Setelah menuntaskan upacara ngaben pada Jumat, 19 Agustus 2022 lalu, Desa Adat Kusamba, Desa Kusamba, Kecamatan Dawan, Kabupaten Klungkung menggelar upacara ngeroras yang puncaknya dilaksanakan pada Rabu, 31 Agustus 2022. Upacara ini diikuti 223 puspa (simbol atma atau roh orang yang diupacarai) dengan 124 pangarep atau pamilet (peserta). Upacara di-puput Ida Pedanda Gede Putra Tembau dari Gria Aan, Klungkung serta Ida Pedanda Gede Wayan Darma dari Gria Wanasari, Desa Talibeng, Kecamatan Sidemen, Karangasem. Ribuan krama Desa Adat Kusamba pun hadir dalam upacara tersebut.
Bendesa Desa Adat Kusamba, AA Gede Raka Swastika mengungkapkan upacara ngeroras merupakan rangkaian Karya Pitra Yadnya Kinembulan, Ngeroras, lan Nuntun Desa Adat Kusamba tahun 2022. Upacara ini dilaksanakan tepat 12 hari setelah upacara ngaben dan bertujuan menyucikan atman yang sudah diupacarai dalam upacara ngaben lalu sehingga bisa meningkat statusnya secara spiritual dari pitara menjadi dewa pitara. “Pada 3 September 2022 nanti rangkaian akhirnya adalah upacara nyegara gunung dan nuntun dengan tujuan nglinggihang atau menstanakan dewa pitara di sanggah/merajan masing-masing,” ungkap Raka Swastika.

Prosesi peed puspa dari genah panyucian menuju bale payadnyan.
Ketua Umum Prawartaka Karya, I Nengah Sumarnaya menjelaskan dalam upacara ngeroras diupacarai 223 puspa dengan 124 pangarep atau pamilet. dari 223 puspa itu, 99 di antaranya merupakan puspa laki-laki dan 124 puspa perempuan. Sementara dalam upacara nuntun diupacarai 229 puspa, yang terdiri atas 102 puspa laki-laki dan 127 puspa perempuan. 229 puspa itu dipertanggungjawabkan oleh 127 pangarep atau pamilet.

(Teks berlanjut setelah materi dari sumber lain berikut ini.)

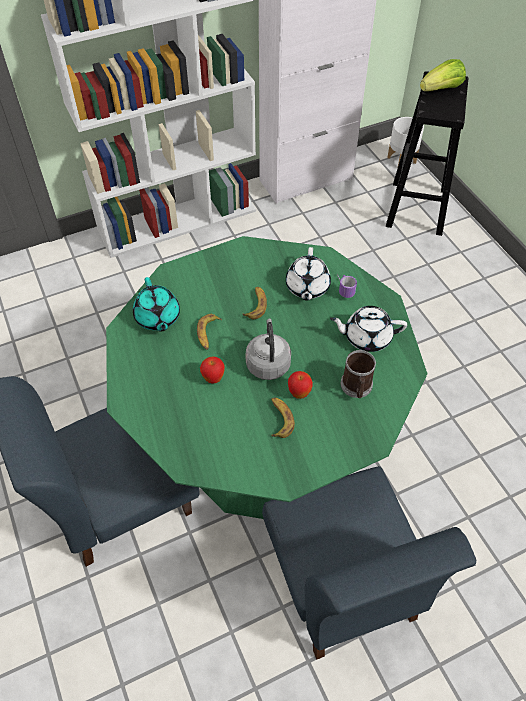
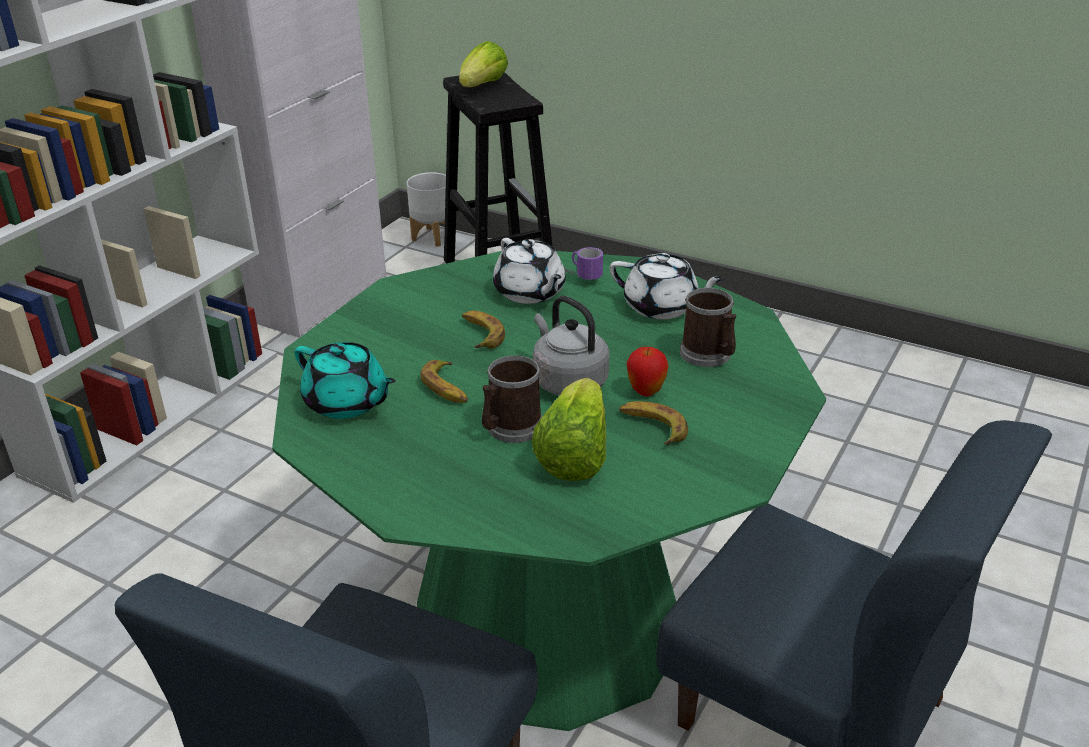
camera: 35 degrees left, 20 degrees down
apple [200,356,225,384] -> mug [482,355,543,443]
white teapot [330,306,407,352] -> white teapot turned 120 degrees counterclockwise [609,253,725,319]
none -> lettuce [532,378,606,481]

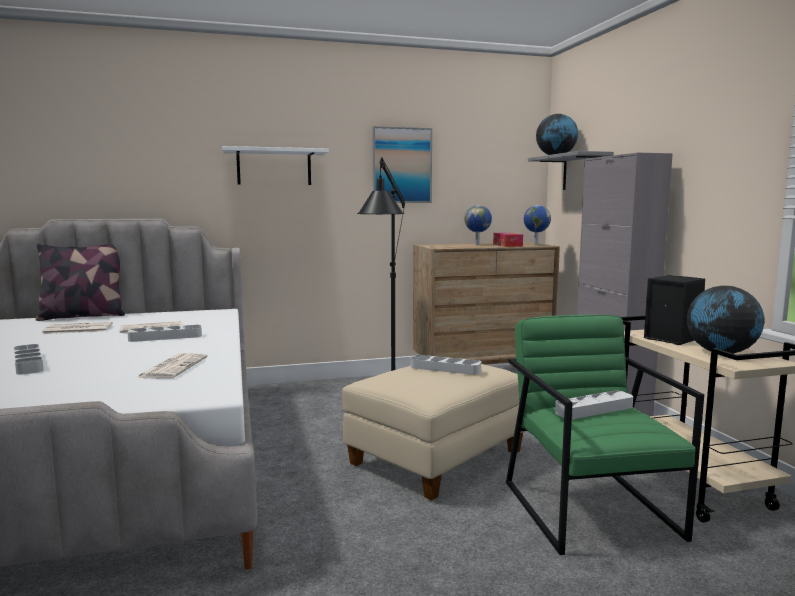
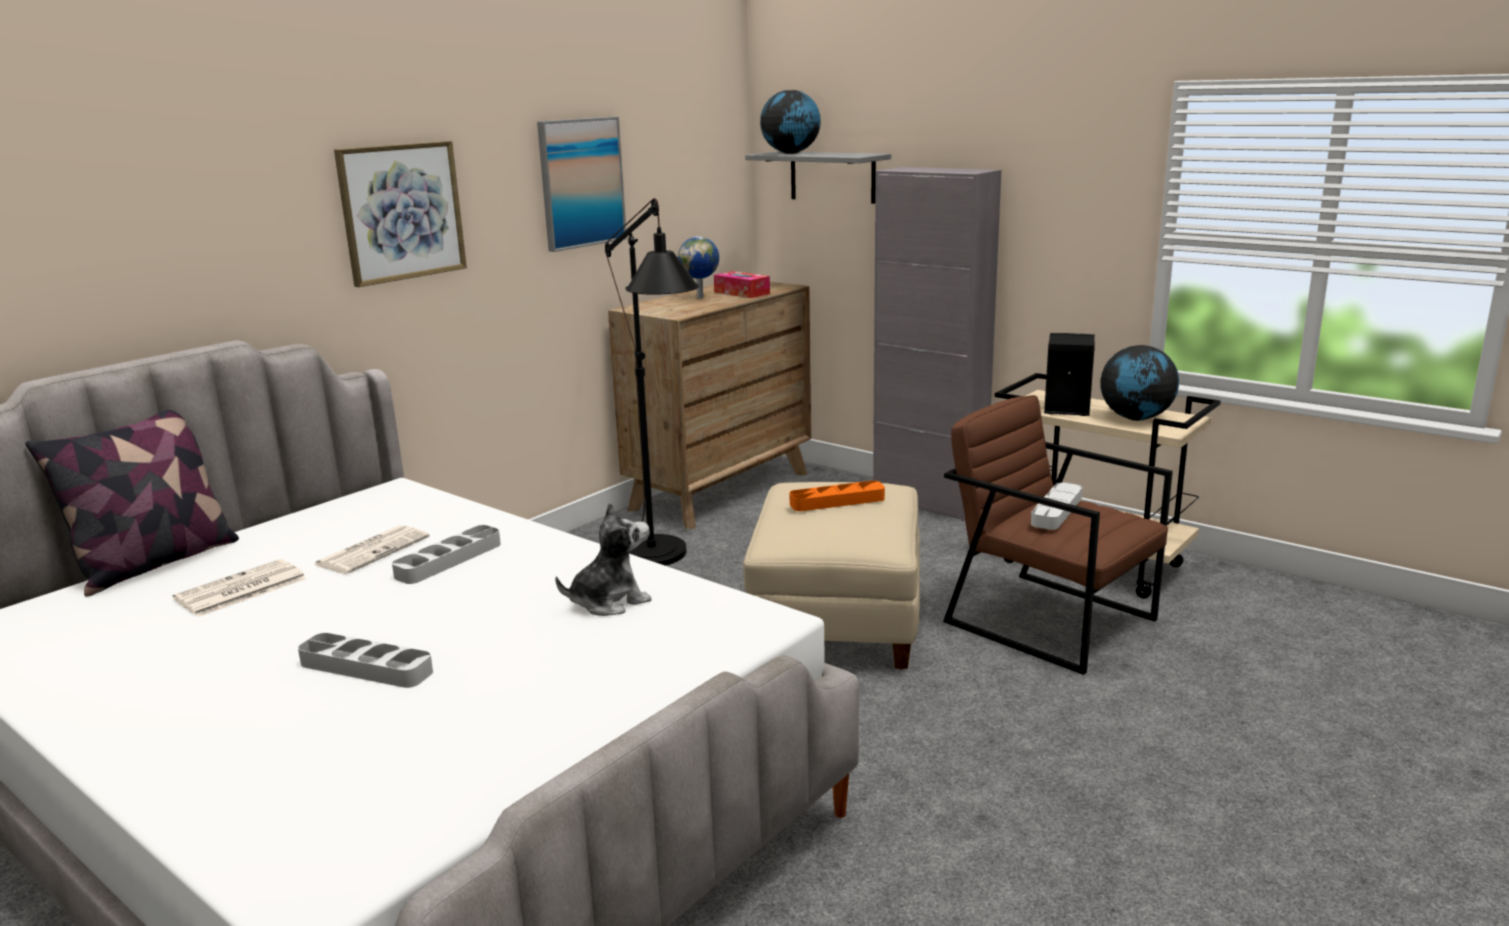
camera: 35 degrees left, 10 degrees up
newspaper [136,353,208,379] -> plush toy [555,502,652,616]
white shelf [222,146,328,185] -> picture [334,141,467,287]
grey tray [411,355,481,375] -> orange tray [789,481,885,511]
green armchair [506,315,704,555] -> brown armchair [943,395,1173,675]
globe [523,205,551,245] -> none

Upacara ngeroras dipusatkan di bale payadnyan di jaba sisi Pura Segara Desa Adat Kusamba. Rangkaian upacara pada puncak karya ngeroras diawali dengan upacara macaru di bale payadnyan. Selesai macaru, seluruh puspa yang sebelumnya distanakan di rumah masing-masing pangarep, mengikuti prosesi mapeed dari genah panyucian di Banjar Tengah menuju bale payadnyan di Pura Segara. Setelah itu, barulah dilaksanakan upacara mapurwa daksina, yakni iring-iringan puspa mengitari tempat upacara dari timur (purwa) menuju ke selatan (daksina) searah jarum jam sebagai simbol mencapai alam tertinggi, yakni swahloka. Usai mapurwa daksina, sore hari dilanjutkan dengan narpana puspa yang di-puput sulinggih.
Kamis, 1 September 2022 subuh dilaksanakan upacara ngliwet serta ngeseng puspa. Seluruh puspa yang sudah diupacarai akan dibakar lalu abunya dimasukkan ke dalam bungkak (kelapa yang masih muda sekali dan belum ada isinya). Rangkaian akhir upacara ngeroras ditutup dengan nganyut ka segara (melarung ke tengah laut).
AA Gede Raka Swastika dan I Nengah Sumarnaya menyampaikan seluruh rangkaian upacara ngaben, ngeroras hingga nuntun dilaksanakan secara bersama-sama sesuai konsep kinembulan. Kata kinembulan berasal dari kata kembulin yang mendapat sisipan in dan berarti ‘dikeroyok’ atau ‘dikerjakan bersama-sama’. Dalam tradisi Bali, kinembulan bermakna mengerjakan suatu upacara secara bergotong-royong bersama-sama, baik dalam hal pembiayaan, menyiapkan sarana upakara dan kebutuhan upacara lainnya, serta pelaksanaan upacara.
“Selain membantu krama yang kemampuan ekonominya terbatas agar bisa menunaikan kewajibannya melaksanakan upacara pitra yadnya maupun dewa yadnya ini, tapi juga memupuk kebersamaan, kekeluargaan, dan kegotongroyongan di antara krama desa. Inilah kekuatan utama desa adat sebagai fondasi adat dan budaya Bali yang patut kita jaga bersama-sama,” tandas Raka Swastika. (b.)